Pioneering climate change research reveals long-term global carbon cycle impacts
A new study in Nature Geoscience, co-authored by Dr. Heather Ford from Queen Mary’s School of Geography, uses a unique research model to illustrate how past geologic periods can help us understand future climate changes.
As research uncovers more about Earth’s distant history, going back millions of years before human life, past climates are increasingly relevant for understanding how key elements of the climate system are affected by high greenhouse gas levels. Dr. Ford’s previous research has underlined the importance of reconstructing and simulating past climates in predicting future changes.
Climate scientists usually build models with a few hundred years of historic weather records including data like sea surface temperatures, wind speeds and cloud cover. Such models are used around the world to assess impacts of greenhouse gas emissions, predict scenarios for future climate, and propose mitigation strategies.
Historic climate records typically only span a century or two, which Dr. Ford says “really doesn’t give the deep ocean enough time to balance with imposed climate settings”—so her studies focus more on “paleo-climates,” covering a far broader range of climatic conditions to help understand long-term climate change.
In this new paper, Dr. Ford used geologic data and a climate model of a time about three million years ago known as the mid-Pliocene warm period, which is often used as an analog for future climate change, because global temperatures then were around 2.3°C warmer than today but CO2 levels were similar.
What’s unique about this study is the climate model was run for 2,000 years, allowing conditions in the deep ocean to balance naturally over time, and enabling much deeper insight. Dr. Ford explained: “Running global climate models for thousands of years is computationally expensive, but critical in thinking about long-term impacts of carbon cycling and climate change.”
The research team were surprised to find deep water formation in the North Pacific at this time, where there is none today—suggesting the warm period may have impacted the ocean’s ability to store carbon and the process of carbon cycling in the ocean.

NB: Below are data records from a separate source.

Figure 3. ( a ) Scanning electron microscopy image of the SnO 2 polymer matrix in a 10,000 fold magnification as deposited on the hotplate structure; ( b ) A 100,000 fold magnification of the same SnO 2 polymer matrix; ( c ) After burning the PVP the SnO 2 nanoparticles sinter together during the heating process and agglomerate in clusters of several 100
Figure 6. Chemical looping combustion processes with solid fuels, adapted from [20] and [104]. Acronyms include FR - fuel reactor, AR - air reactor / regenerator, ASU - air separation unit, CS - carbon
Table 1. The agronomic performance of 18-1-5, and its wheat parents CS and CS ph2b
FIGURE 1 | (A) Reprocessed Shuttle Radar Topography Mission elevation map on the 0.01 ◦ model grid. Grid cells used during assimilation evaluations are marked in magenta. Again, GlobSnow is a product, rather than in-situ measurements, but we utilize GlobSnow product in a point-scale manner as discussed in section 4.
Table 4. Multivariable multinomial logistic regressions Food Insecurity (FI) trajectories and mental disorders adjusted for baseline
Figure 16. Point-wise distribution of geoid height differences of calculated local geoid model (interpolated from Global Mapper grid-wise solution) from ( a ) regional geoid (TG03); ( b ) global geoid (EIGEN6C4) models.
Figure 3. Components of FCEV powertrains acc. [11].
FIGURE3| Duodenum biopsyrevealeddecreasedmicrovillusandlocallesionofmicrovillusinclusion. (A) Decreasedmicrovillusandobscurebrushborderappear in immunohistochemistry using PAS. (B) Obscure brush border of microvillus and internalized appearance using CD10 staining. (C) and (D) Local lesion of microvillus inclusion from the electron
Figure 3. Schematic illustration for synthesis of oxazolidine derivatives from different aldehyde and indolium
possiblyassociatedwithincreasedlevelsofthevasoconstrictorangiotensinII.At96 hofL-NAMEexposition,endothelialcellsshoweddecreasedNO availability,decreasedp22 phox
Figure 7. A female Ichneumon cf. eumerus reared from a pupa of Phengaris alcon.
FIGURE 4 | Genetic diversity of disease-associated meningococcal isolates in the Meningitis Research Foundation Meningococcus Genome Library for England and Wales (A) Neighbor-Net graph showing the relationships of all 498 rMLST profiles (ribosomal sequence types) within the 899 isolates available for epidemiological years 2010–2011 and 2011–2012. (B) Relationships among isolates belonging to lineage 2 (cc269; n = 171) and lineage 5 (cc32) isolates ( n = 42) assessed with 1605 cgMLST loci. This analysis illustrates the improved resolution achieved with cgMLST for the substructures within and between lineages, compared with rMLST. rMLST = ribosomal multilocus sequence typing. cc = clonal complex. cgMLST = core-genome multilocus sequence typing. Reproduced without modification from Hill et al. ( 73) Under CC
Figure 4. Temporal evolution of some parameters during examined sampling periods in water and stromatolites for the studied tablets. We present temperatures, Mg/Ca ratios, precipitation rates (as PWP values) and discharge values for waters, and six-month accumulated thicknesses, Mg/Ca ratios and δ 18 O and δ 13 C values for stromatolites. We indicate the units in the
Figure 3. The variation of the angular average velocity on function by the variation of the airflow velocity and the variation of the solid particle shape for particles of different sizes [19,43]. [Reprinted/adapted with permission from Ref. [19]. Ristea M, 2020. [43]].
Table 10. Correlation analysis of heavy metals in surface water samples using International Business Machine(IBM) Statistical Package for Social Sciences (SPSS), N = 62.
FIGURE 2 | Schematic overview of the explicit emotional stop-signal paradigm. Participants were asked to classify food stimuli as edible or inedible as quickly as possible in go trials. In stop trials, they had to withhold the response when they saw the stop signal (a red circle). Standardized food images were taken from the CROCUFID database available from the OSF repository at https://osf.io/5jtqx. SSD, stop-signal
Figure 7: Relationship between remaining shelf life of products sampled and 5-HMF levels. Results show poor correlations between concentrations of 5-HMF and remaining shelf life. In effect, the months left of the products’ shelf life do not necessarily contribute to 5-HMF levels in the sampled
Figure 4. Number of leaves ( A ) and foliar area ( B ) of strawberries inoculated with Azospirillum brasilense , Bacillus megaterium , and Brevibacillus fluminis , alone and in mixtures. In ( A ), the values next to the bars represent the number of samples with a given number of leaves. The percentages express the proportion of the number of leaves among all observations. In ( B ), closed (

Dr. Ford commented: “While most studies focus on conditions at the sea surface, it’s also important to look at changes in the deep ocean, as these will impact sea surface conditions. We know the North Pacific acts as an area of carbon storage today—but if a deep water mass forms then it prevents that storage, with consequences for the global carbon cycle, such as where nutrients are brought to the sea surface for biological activity.”